Behavioral/Systems/Cognitive
Melanin Concentrating Hormone Regulates Hypocretin Neurons
Yan Rao, Min Lu, Fei Ge, Donald J. Marsh, Su Qian, Alex Hanxiang Wang, Marina R. Picciotto, and Xiao-Bing Gao
(see pages 9101–9110)
The neuropeptides hypocretin (aka orexin) and melanin concentrating hormone (MCH) are secreted by different neurons in the hypothalamus. In addition to projecting broadly throughout the brain, hypocretin- and MCH-expressing neurons innervate each other. They regulate body functions such as wakefulness, food intake, and reward. Hypocretin and dopamine increase spike frequency in hypocretin neurons by enhancing glutamate release from presynaptic terminals, and hypocretin also depolarizes MCH neurons. But the effect of MCH on hypocretin neurons is unknown. To address this question, Rao et al. used MCH receptor-1 knock-out mice. The basal firing rate of hypocretin neurons was similar in mutant and wild-type mice, but hypocretin- and dopamine-induced increases in firing were greater in mutants. In addition, miniature EPSCs in hypocretin neurons were larger in mutant mice than in controls. The results suggest that MCH exerts an inhibitory effect on hypocretin neurons, acting as negative feedback that counteracts positive feedback produced by hypocretin.
Neurobiology of Disease
Status Epilepticus Triggers Functional Changes in Microglia
Elena Avignone, Lauriane Ulmann, Françoise Levavasseur, François Rassendren, and Etienne Audinat
(see pages 9133–9144)
Injured neurons and glia release ATP, which activates microglia via purinergic receptors, thus triggering migration, phagocytosis, and release of inflammatory mediators.
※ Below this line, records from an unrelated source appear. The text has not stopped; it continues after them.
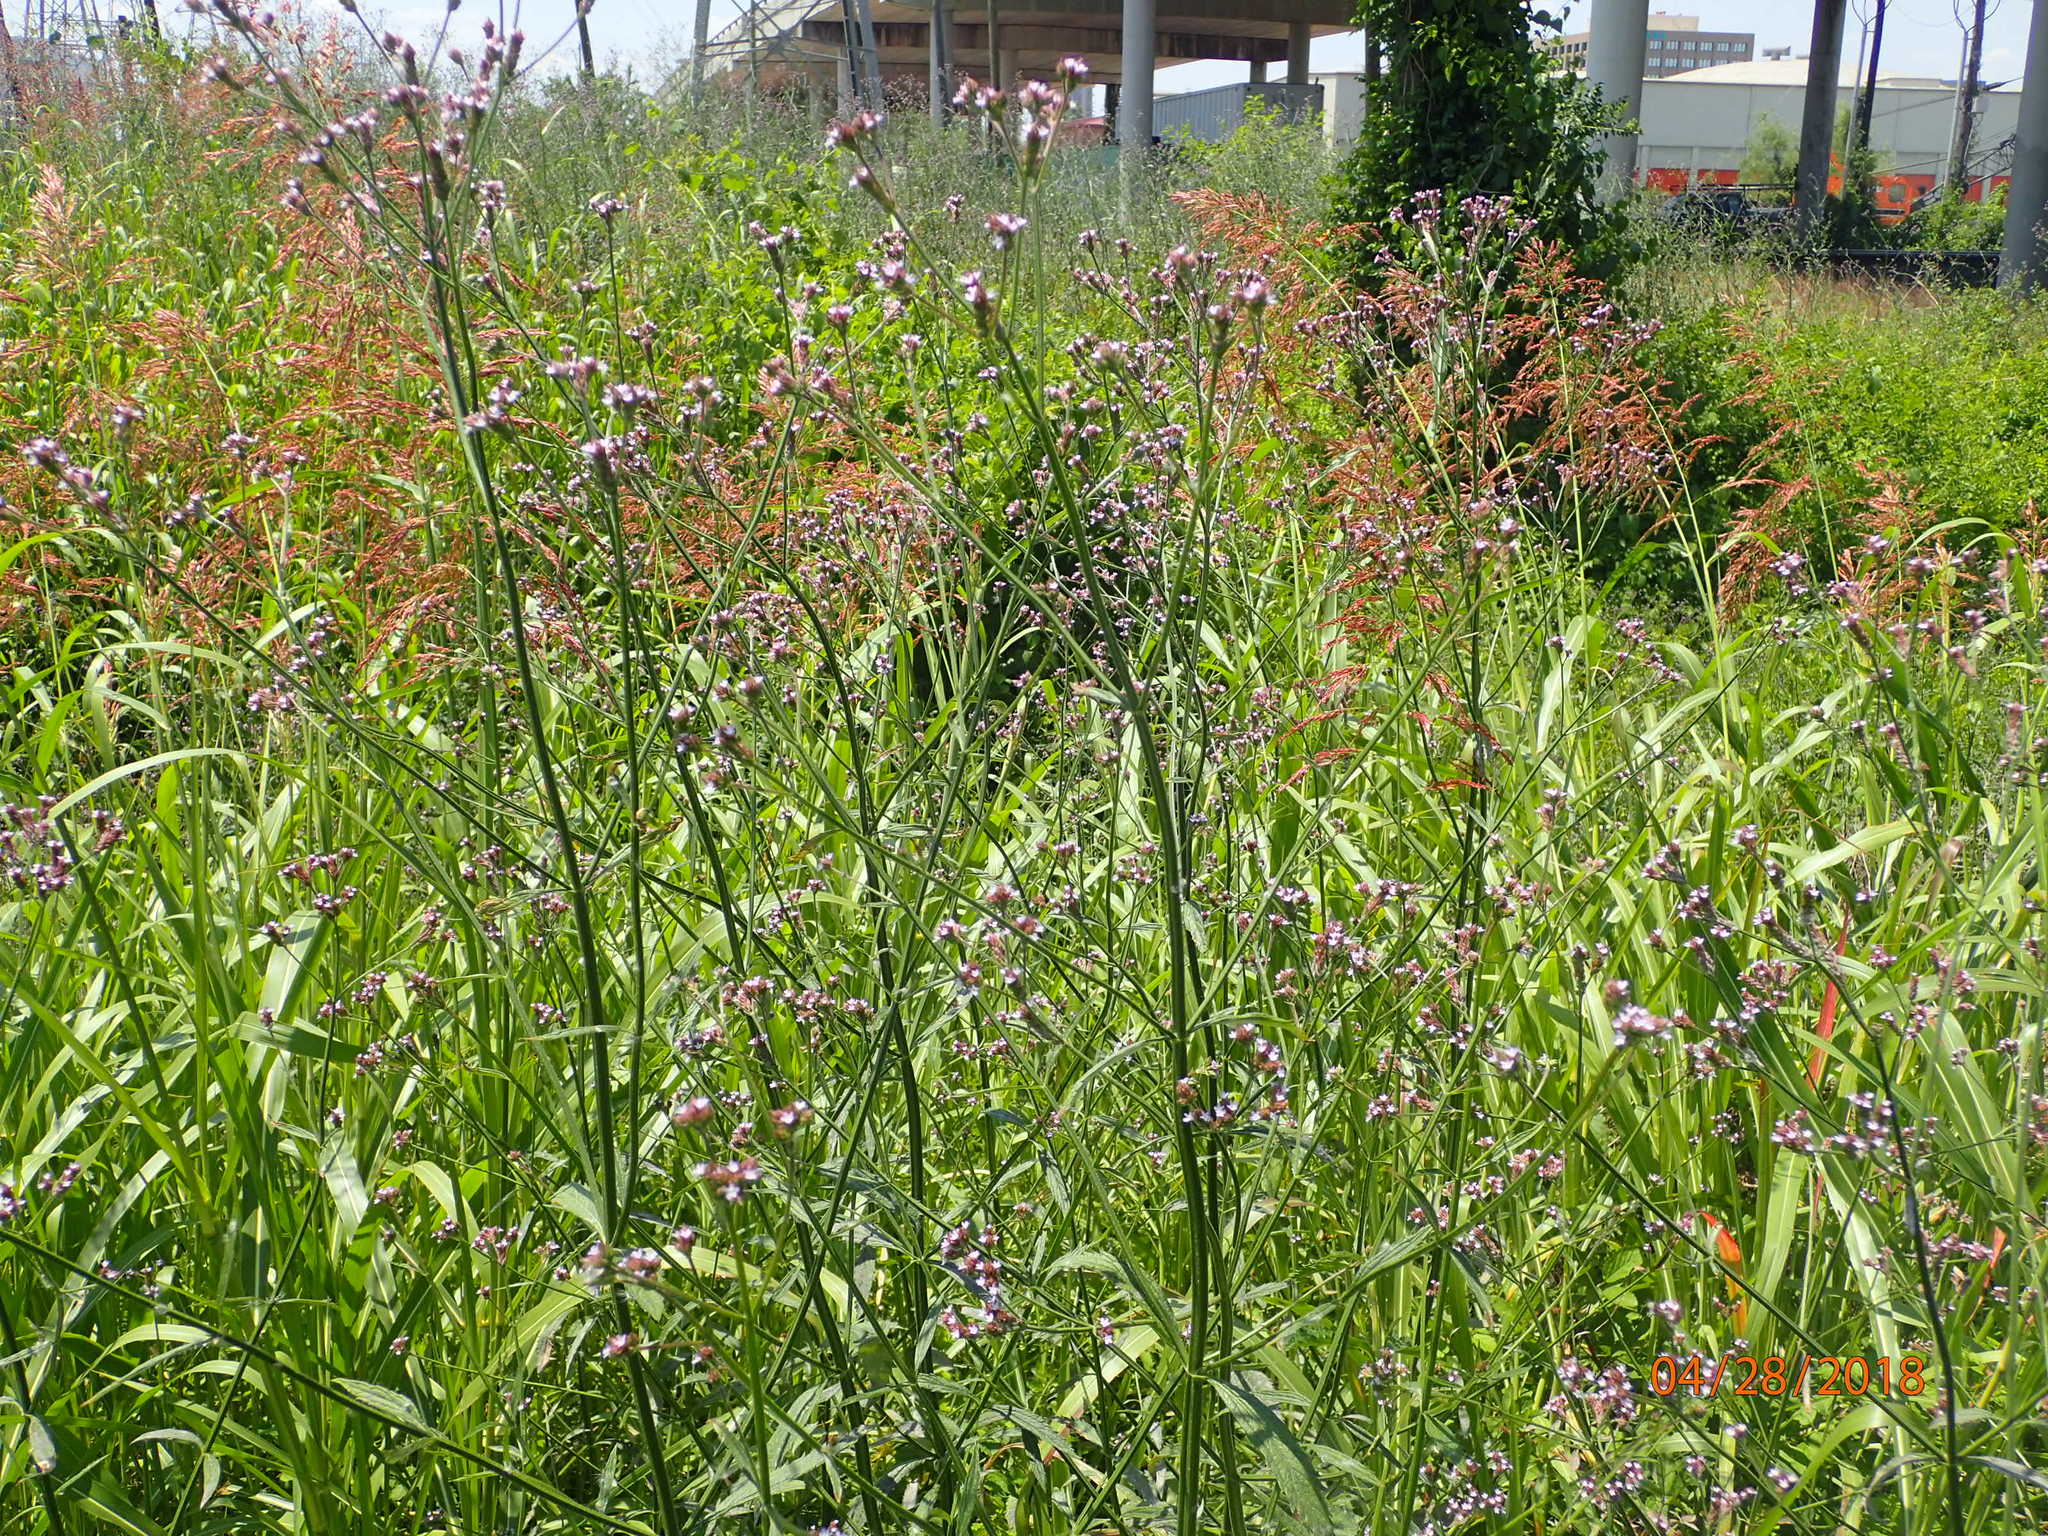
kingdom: Plantae
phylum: Tracheophyta
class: Magnoliopsida
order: Lamiales
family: Verbenaceae
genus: Verbena
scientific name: Verbena brasiliensis
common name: Brazilian vervain
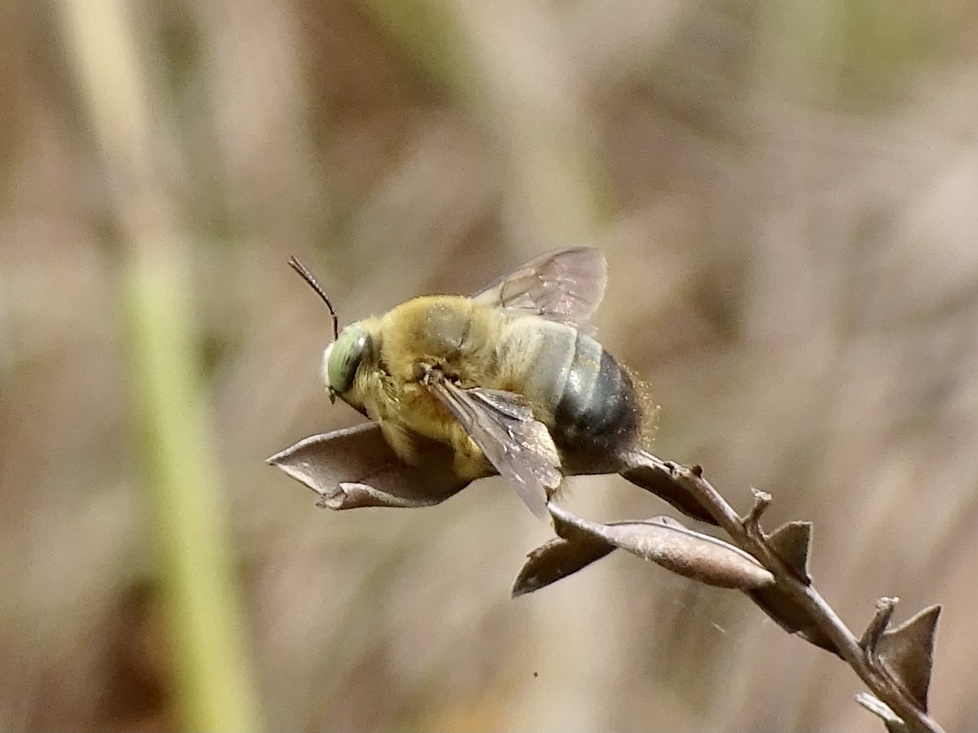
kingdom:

Because identifying microglia in situ is difficult, little is known about the activation process in vivo. Avignone et al. used mice in which GFP was expressed specifically in microglia (enabling identification) to elucidate changes that occur in these cells after kainate-induced status epilepticus, a model of epilepsy. Within 3 h after kainate injection, inflammatory mediators increased in the hippocampus, and expression of a purinergic receptor that regulates phagocytosis was upregulated. By 48 h, levels of all microglial purinergic receptors were elevated—including P2Y12, which is downregulated in other injury models. In addition, activated microglia proliferated, grew larger, and extended thicker processes that extend more quickly toward a source of purinergic agonist than controls. Finally, whole-cell recordings in hippocampal slices revealed a voltage-activated potassium current in activated microglia that was not present in controls.
Purinergic receptors, including P2Y12 receptors (red), are upregulated in activated microglia cells (green) 48 h after status epilepticus (right) compared to controls (left). See the article by Avignone et al. for details.